‘Force not ruled out on Iran’
Washington, July 3: US President George W. Bush said on Wednesday that "military options remain on the table" in nuclear disputes with North Korea and Iran but underlined that he preferred a diplomatic resolution.
"I have always said that diplomacy has got to be the first choice of solving any of these problems. But military options remain on the table," Mr Bush said in a roundtable interview with Japanese news outlets.
The President had been asked whether the six-country-talks approach he embraced for dealing with North Korea could be effective with Iran and about charges he ignored diplomacy when it came to Saddam Hussein’s Iraq.

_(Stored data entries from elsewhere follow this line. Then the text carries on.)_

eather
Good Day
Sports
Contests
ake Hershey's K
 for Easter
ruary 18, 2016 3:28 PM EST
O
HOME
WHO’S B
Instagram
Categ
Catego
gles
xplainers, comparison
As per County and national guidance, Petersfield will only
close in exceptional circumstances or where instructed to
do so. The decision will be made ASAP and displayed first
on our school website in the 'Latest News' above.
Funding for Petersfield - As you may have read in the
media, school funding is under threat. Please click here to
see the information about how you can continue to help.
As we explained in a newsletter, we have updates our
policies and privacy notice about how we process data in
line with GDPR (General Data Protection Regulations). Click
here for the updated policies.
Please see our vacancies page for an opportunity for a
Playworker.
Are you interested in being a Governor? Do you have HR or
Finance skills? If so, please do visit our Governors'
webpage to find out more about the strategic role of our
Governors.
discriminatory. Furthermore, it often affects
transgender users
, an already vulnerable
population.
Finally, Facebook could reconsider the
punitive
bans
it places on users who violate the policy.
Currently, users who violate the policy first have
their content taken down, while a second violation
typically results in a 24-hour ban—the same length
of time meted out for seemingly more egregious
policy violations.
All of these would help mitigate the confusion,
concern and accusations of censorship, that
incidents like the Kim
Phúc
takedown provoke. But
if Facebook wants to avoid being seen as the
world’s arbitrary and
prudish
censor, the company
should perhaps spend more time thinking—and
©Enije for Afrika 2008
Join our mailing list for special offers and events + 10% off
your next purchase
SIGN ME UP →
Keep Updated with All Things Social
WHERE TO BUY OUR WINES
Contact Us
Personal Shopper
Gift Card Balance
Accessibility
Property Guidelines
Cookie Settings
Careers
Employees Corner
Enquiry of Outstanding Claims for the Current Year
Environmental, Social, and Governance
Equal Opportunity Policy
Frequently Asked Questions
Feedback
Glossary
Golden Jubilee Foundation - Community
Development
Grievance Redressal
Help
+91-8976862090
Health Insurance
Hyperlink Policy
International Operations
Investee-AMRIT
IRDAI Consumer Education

Mr Bush has frequently warned that he has not ruled out using force against Iran, but has done so less frequently amid six-country diplomatic efforts aimed at defusing the nuclear dispute with North Korea.
White House aides and Mr Bush himself have said that it would be irresponsible for a US President to categorically rule out using force, saying that could de-fang diplomatic efforts with difficult countries.
Mr Bush said North Korea’s decision to provide an unprecedented accounting of its nuclear programmes last week may have stemmed from leader Kim Jong-Il’s decision to end his country’s deep political and economic isolation. "Expectations are that he will move forward, action for action," as part of a tit-for-tat diplomatic arrangement promising the secretive Stalinist country rewards for doing so, Mr Bush said. "We expect there to be full declaration of manufactured plutonium. We expect there to be a full disclosure of any enrichment activities and proliferation activities. And we expect the abductee issue to be solved. "And if they choose not to move forward on an agreed-upon way forward, there will be further isolation," he said.